Cryptocoins News / The Cointelegraph ​ 204 Views

The summons requires M.Y. Safra Bank to submit information about taxpayers who failed to report and pay their taxes on crypto.

With the crypto community growing bigger and as trading volumes reach new highs, the United States is also making more effort to ensure that its Internal Revenue Service (IRS) could properly collect cryptocurrency tax

U.S. Attorney Damian Williams, Deputy Assistant Attorney General David Hubbert and IRS Commissioner Charles Rettig announced that U.S. judge Paul Gardephe authorized the IRS to issue a “John Doe summons,” a term used when the IRS investigates unknown taxpayers.

The summons compels the New York-based M.Y. Safra Bank to submit information about taxpayers that might have failed to report and pay taxes on their crypto transactions. According to the announcement, the IRS is specifically looking at users of the crypto exchange SFOX.

The IRS believes that even though crypto users are required to report profits and losses, there’s a significant lack of compliance from taxpayers when it comes to digital assets. According to Williams, the government will use all of its tools to identify taxpayers and make sure that everyone pays their taxes. He explained that:

“Taxpayers are required to truthfully report their tax liabilities on their returns, and liabilities that arise from cryptocurrency transactions are not exempt.”

On the other hand, Rettig said that the authorization of the John Doe summons supports their efforts to ensure that taxpayers dabbling in crypto “pays their fair share.”

Related: Tax expert says buying crypto is not a taxable event

Meanwhile, crypto analytics firm Coincub recently released a study that shows which countries are the worst in terms of crypto taxation. Belgium ranked on top for its 33% tax on capital gains and withholding 50% from income on trades.
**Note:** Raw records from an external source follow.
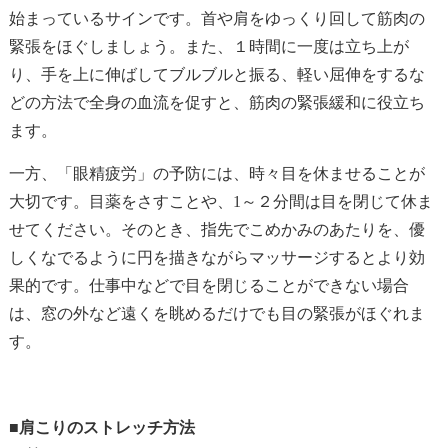
始まっているサインです。首や肩をゆっくり回して筋肉の
緊張をほぐしましょう。また、１時間に一度は立ち上が
り、手を上に伸ばしてブルブルと振る、軽い屈伸をするな
どの方法で全身の血流を促すと、筋肉の緊張緩和に役立ち
ます。
一方、「眼精疲労」の予防には、時々目を休ませることが
大切です。目薬をさすことや、1～２分間は目を閉じて休ま
せてください。そのとき、指先でこめかみのあたりを、優
しくなでるように円を描きながらマッサージするとより効
果的です。仕事中などで目を閉じることができない場合
は、窓の外など遠くを眺めるだけでも目の緊張がほぐれま
す。
■肩こりのストレッチ方法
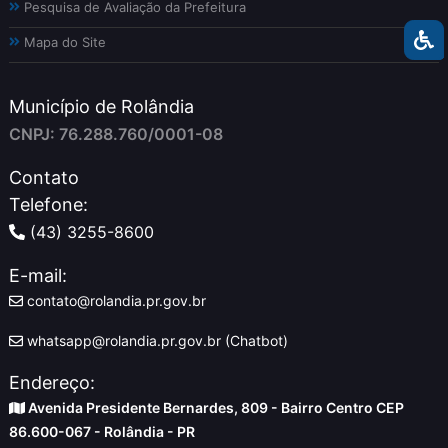
Pesquisa de Avaliação da Prefeitura
Mapa do Site
Município de Rolândia
CNPJ: 76.288.760/0001-08
Contato
Telefone:
(43) 3255-8600
E-mail:
contato@rolandia.pr.gov.br
whatsapp@rolandia.pr.gov.br (Chatbot)
Endereço:
Avenida Presidente Bernardes, 809 - Bairro Centro CEP
86.600-067 - Rolândia - PR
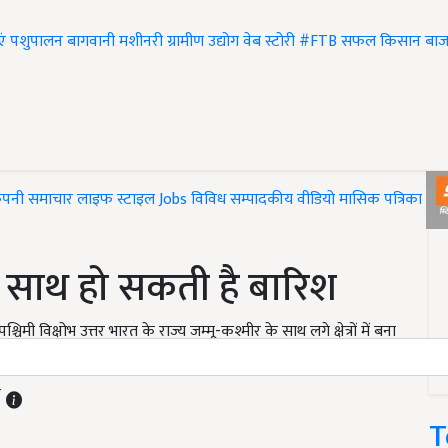
एं
पशुपालन
बागवानी
मशीनरी
ग्रामीण उद्योग
वेब स्टोरी
#FTB
सफल किसान
बाज
ंपनी समाचार
लाइफ स्टाइल
Jobs
विविध
सम्पादकीय
वीडियो
मासिक पत्रिका
#T
 के साथ हो सकती है बारिश
ी विक्षोभ उत्तर भारत के राज्य जम्मू-कश्मीर के साथ लगे क्षेत्रों में बना
्थान की तरफ बढ़ रही है.
T
T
Runner-ups include Iceland, Israel, the Philippines and Japan. 

On Sept. 6, the Australian government consulted the public in terms of a new law that excludes crypto from being regarded as foreign currency when it comes to taxation. The government gave the public 25 days to share their opinion on the proposal. If signed into law, the definition of digital currency in the countries’ Goods and Services Tax Act will be revised.